I just like violent music. Death metal is the last word in musical aggression but it knows many phrases. Bone-crunching verbs and enough unsavory adjectives to terrify the dead all terminate in one fatal piece of punctuation. California’s Dearth utilize their pen to grave ends. Debut album To Crown All Befoulment is a monstrous work of churning death metal, pierced with dissonance and trailing black blood. If you thought you knew aural ugliness in 2020 then steel your nerves. This abomination still has superlatives to spill even as the year fades into yesterday.

Traditionally, we all know what blackened death metal means. Big riffs, black metal tuning and an increase in tremolos. Dearth are far more inclined to ingest the crux of each genre and regurgitate the base elements in a torrent of ash. Although the album is relentless and best experienced as a whole, Dearth certainly aren’t incapable of writing discernable moments. “Writhing in Cellophane Cages” and “The Reverence of Swine” both deal in small abrasions amidst the bludgeoning. These brief repetitions act as focul points until the nihilism of black and the punishment of death reconvene to, quite literally, Crown All Befoulment. The affront to basic decency whispers over every note.

Guitarist Connor Allen’s grinding passages strike a fine synergy with Justin Divver’s inhuman drumming. Every now and then, a little of that New York school of rhythm rears its head in their interplay. “Autoasphyxia” occasionally pauses it’s bluster to focus on more mid-paced intricacies while “Death Sown in Polluted Soil” builds on a dissonant foundation to volatile heights. Thematically, the album appears to exacerbate as it proceeds. To Crown All Befoulment peaks with “Blight,” a fever-pitch of vile incantation that reveals Dearth as a single-minded entity that leaves nothing but molten spite in its wake.

I’ve enjoyed some vicious albums in my time but Dearth have succeeded in conjuring some of the most innately hostile death metal I’ve heard all year. Since the album’s release, I’ve often found the experience to be strangely cathartic.
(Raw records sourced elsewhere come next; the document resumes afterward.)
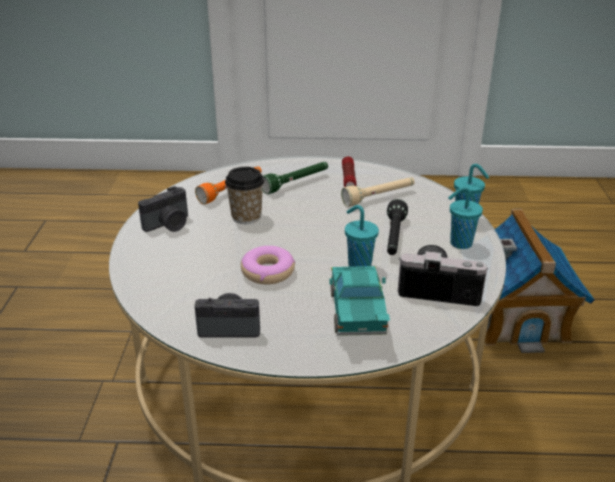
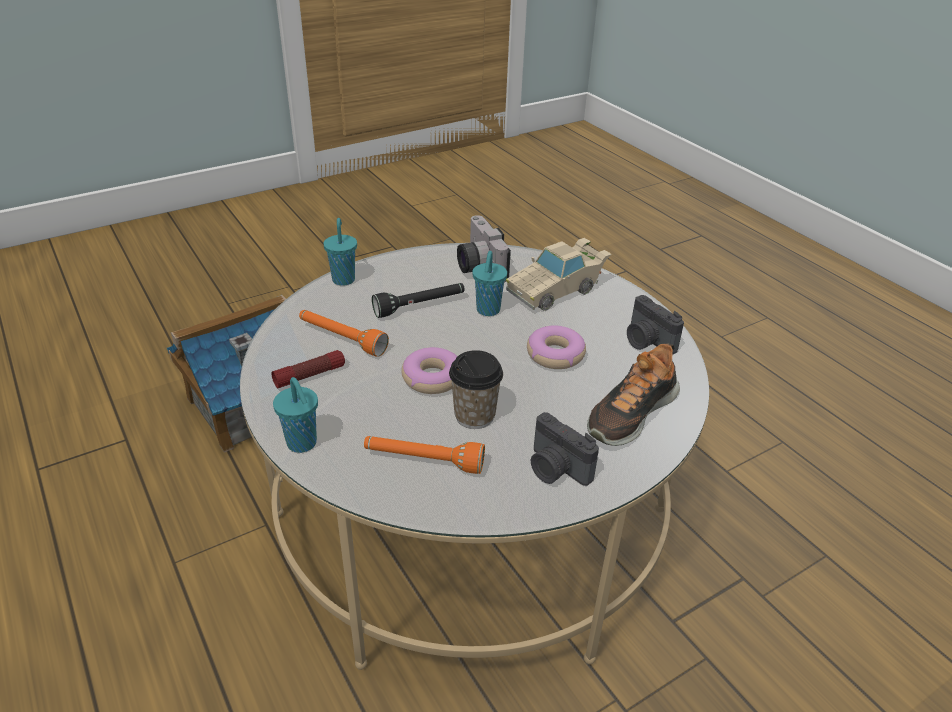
camera: 125 degrees left, 5 degrees up
(169, 225) = (555, 469): camera -> camera turned 150 degrees counterclockwise
(170, 274) = (630, 413): none -> shoe
(296, 183) = (355, 413): green flashlight -> none
(299, 215) = (432, 378): none -> donut
(357, 316) = (557, 290): turquoise toy car -> beige toy car
(379, 197) = (341, 339): beige flashlight -> orange flashlight
(459, 243) = (396, 272): turquoise cup -> turquoise cup (302, 444)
The record’s apoplectic nature has helped me exorcise more than a few demons throughout a challenging twelve months. To Crown All Befoulment isn’t likely to turn anyone’s head with a taste for traditionalism. But if, like me, you can’t get enough of that seductive scorn, then do not continue to deprive yourself of one of 2020’s most barbarous cuts.

Tracks to Check Out: There are only six songs… You can do it.